En segundo lugar, podría argüirse que la eliminación de las indemnizaciones por despido conllevaría un mayor número de contrataciones de carácter indefinido; sin embargo, lejos de tratarse de una mejora en la estabilidad laboral del trabajador, la consecuencia real es la conversión de todos los contratos en temporales, dado que la empresa podrá realizar un contrato indefinido tanto a un trabajador que sólo necesite para dos semanas como a un trabajador que necesite para dos años. Así, la estabilidad laboral seguiría siendo nula para quienes ahora tienen un contrato temporal y pasaría a ser también nula para quienes ahora tienen un contrato indefinido. El perjuicio es la estabilidad laboral y el perjudicado el trabajador.

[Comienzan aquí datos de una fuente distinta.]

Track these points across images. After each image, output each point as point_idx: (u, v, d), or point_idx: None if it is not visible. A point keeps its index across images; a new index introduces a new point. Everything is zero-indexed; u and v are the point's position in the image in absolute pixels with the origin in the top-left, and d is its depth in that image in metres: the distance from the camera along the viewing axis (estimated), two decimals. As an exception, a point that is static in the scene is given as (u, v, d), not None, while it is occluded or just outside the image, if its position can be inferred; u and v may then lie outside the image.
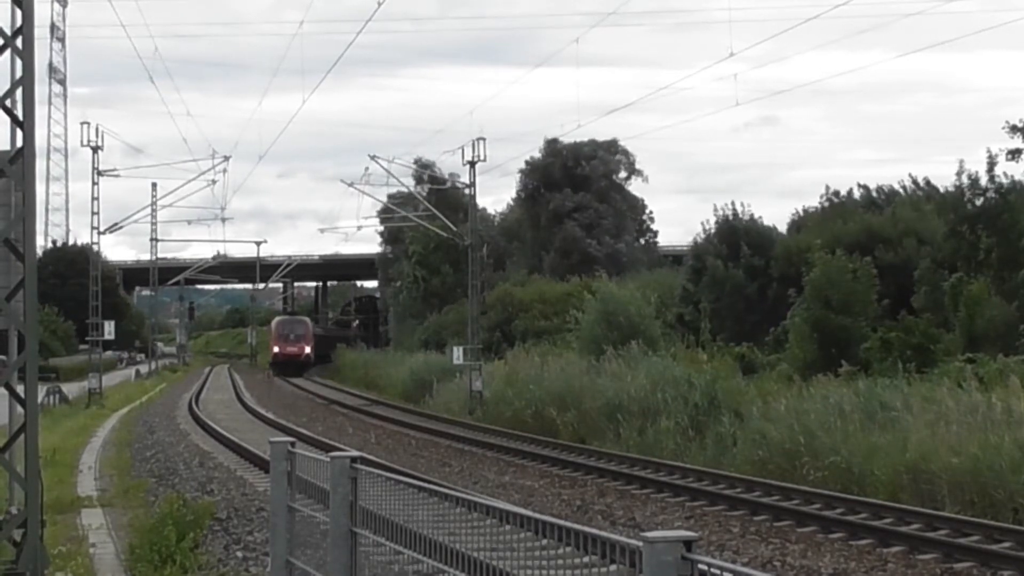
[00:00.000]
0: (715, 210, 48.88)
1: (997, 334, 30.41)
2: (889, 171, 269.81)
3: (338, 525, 6.55)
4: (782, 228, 50.11)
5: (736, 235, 46.25)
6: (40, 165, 27.12)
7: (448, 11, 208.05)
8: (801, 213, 51.69)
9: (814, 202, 60.20)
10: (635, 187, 76.82)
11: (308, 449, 9.54)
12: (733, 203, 52.07)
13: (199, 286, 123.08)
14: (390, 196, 61.15)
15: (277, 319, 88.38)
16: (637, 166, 76.17)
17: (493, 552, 5.06)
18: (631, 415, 26.59)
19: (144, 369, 71.40)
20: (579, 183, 70.94)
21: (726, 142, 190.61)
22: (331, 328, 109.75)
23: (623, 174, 75.62)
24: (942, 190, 42.40)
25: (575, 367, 33.13)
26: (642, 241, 76.59)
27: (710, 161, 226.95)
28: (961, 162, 38.88)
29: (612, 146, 73.70)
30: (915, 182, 48.28)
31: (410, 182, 62.09)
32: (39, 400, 11.24)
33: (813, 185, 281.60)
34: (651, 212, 78.44)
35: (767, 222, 49.39)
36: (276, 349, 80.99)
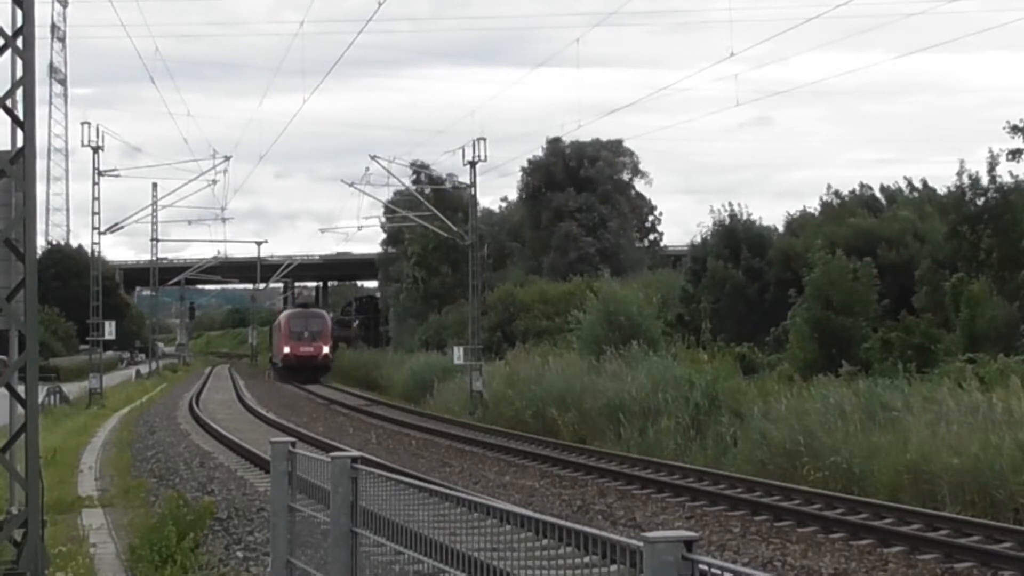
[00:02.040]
0: (711, 211, 49.05)
1: (998, 334, 30.40)
2: (888, 171, 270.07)
3: (338, 525, 6.56)
4: (780, 229, 50.20)
5: (735, 236, 46.28)
6: (40, 165, 27.08)
7: (443, 11, 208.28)
8: (798, 214, 51.76)
9: (812, 203, 60.25)
10: (639, 188, 77.03)
11: (309, 449, 9.54)
12: (731, 204, 52.17)
13: (199, 286, 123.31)
14: (397, 192, 60.80)
15: (287, 312, 74.04)
16: (641, 168, 76.37)
17: (493, 552, 5.06)
18: (632, 415, 26.58)
19: (144, 369, 71.39)
20: (582, 183, 70.94)
21: (725, 143, 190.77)
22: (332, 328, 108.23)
23: (627, 175, 75.73)
24: (940, 191, 42.49)
25: (576, 367, 33.11)
26: (646, 242, 76.64)
27: (709, 161, 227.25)
28: (962, 162, 38.93)
29: (616, 146, 73.73)
30: (910, 184, 48.31)
31: (410, 184, 62.07)
32: (39, 400, 11.24)
33: (812, 186, 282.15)
34: (660, 213, 78.69)
35: (765, 223, 49.56)
36: (286, 350, 66.63)
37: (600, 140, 72.48)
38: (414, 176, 66.52)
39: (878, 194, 49.67)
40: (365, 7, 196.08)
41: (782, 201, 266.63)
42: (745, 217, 47.94)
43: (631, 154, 75.02)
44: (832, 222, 43.92)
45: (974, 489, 16.33)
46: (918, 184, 47.81)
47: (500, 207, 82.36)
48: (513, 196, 79.97)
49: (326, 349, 67.55)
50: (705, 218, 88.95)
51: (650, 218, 78.12)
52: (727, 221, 47.61)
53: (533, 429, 30.71)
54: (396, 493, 6.15)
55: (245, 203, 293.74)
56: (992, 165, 34.47)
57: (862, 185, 50.44)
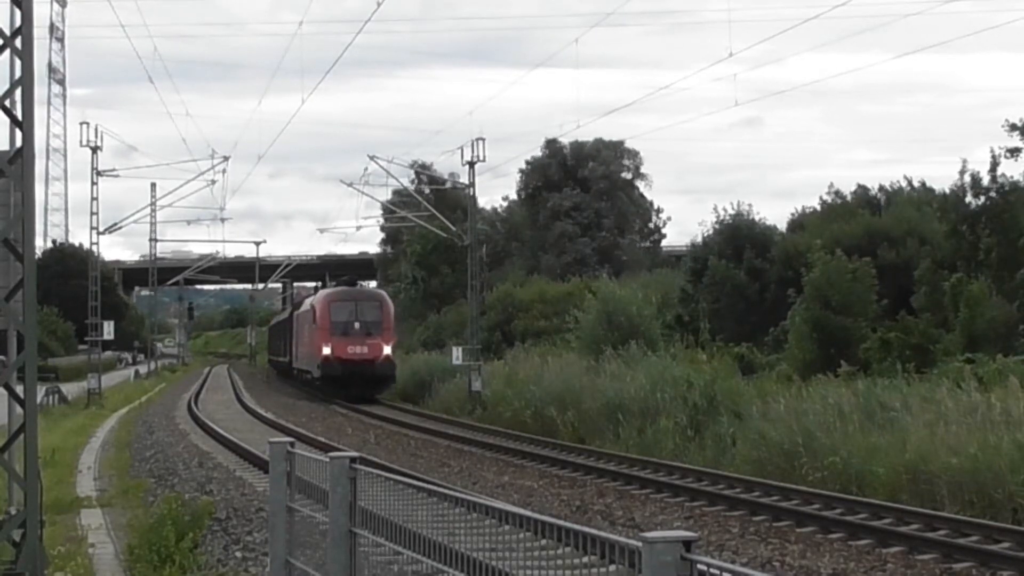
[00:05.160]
0: (715, 210, 49.09)
1: (997, 334, 30.41)
2: (886, 172, 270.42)
3: (337, 525, 6.55)
4: (779, 229, 50.19)
5: (738, 235, 46.25)
6: (39, 165, 27.11)
7: (440, 12, 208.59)
8: (799, 213, 51.81)
9: (810, 203, 60.27)
10: (641, 189, 77.09)
11: (307, 449, 9.54)
12: (738, 203, 52.32)
13: (198, 286, 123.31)
14: (395, 192, 60.60)
15: (326, 294, 49.75)
16: (642, 169, 76.45)
17: (492, 552, 5.06)
18: (630, 415, 26.57)
19: (143, 369, 71.36)
20: (580, 182, 71.05)
21: (722, 143, 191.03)
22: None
23: (628, 176, 75.78)
24: (938, 191, 42.53)
25: (575, 367, 33.10)
26: (647, 242, 76.69)
27: (705, 162, 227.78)
28: (964, 161, 39.00)
29: (618, 147, 73.83)
30: (910, 183, 48.34)
31: (408, 184, 62.18)
32: (38, 400, 11.23)
33: (809, 186, 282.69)
34: (668, 217, 78.89)
35: (767, 223, 49.48)
36: (327, 350, 45.08)
37: (602, 140, 72.65)
38: (413, 176, 66.67)
39: (878, 193, 49.69)
40: (363, 7, 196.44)
41: (779, 202, 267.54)
42: (750, 216, 47.95)
43: (634, 155, 75.15)
44: (832, 222, 43.89)
45: (973, 489, 16.32)
46: (917, 184, 47.87)
47: (500, 207, 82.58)
48: (512, 196, 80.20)
49: (388, 348, 45.65)
50: (702, 217, 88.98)
51: (654, 219, 78.19)
52: (730, 220, 47.59)
53: (532, 429, 30.69)
54: (395, 493, 6.14)
55: (242, 203, 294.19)
56: (994, 165, 34.51)
57: (859, 186, 50.52)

Me referiré, finalmente, a los supuestos efectos beneficiosos inmediatos en las cifras de paro. La existencia de una indemnización por despido, lejos de suponer un incremento en la rigidez del mercado laboral español, queda contrarrestada a través de la contratación masiva de trabajadores temporales (con indemnizaciones por despido nulas o muy reducidas); adicionalmente, esas indemnizaciones por despido se ven reducidas a menos de la mitad si se recurre a los expedientes de regulación de empleo. Ante una crisis económica como la actual, la exposición a engrosar las cifras de paro afecta primero a los trabajadores temporales (el 27,9% de los trabajadores asalariados en 2008 frente al 33,8% en 2005, una disminución de 5,9 puntos entre ambos años) y después a los trabajadores indefinidos; el aumento del paro en 5,2 puntos en ese mismo período de tiempo nos indica una clara relación entre ambas cifras, por lo que podemos asegurar que las empresas están utilizando los contratos temporales para reajustar sus costes laborales. Este reajuste a través de los contratos temporales indica que las empresas disponen de mecanismos (y los utilizan) para sortear esa teórica rigidez del mercado laboral español, por lo que la existencia de indemnizaciones por despido elevadas en los contratos indefinidos no tiene efecto (o lo tiene muy reducido) en la flexibilidad laboral y, por lo tanto, tampoco en las cifras de paro. Además, el efecto inmediato de la eliminación de esas 8 unidades como garantía ante una eventual pérdida del puesto de trabajo sería el reajuste del gasto (a la baja, para compensar mediante el ahorro dicha garantía) por parte de los trabajadores; en la actual situación, una mayor disminución del consumo conllevaría un agravamiento aun mayor de la crisis y, como consecuencia, un mayor incremento del paro. El perjuicio es la disminución del consumo y los perjudicados serían, en este caso, tanto el empresario como el trabajador.
Por lo tanto, los efectos a corto plazo de instaurar el despido libre serían la pérdida de poder adquisitivo de los trabajadores, la degradación de la estabilidad laboral y la disminución del consumo, todos ellos efectos que agravarían aun más si cabe la delicada situación del consumo interno, lo que, lejos de mejorar las cifras de paro, las agravaría aun más.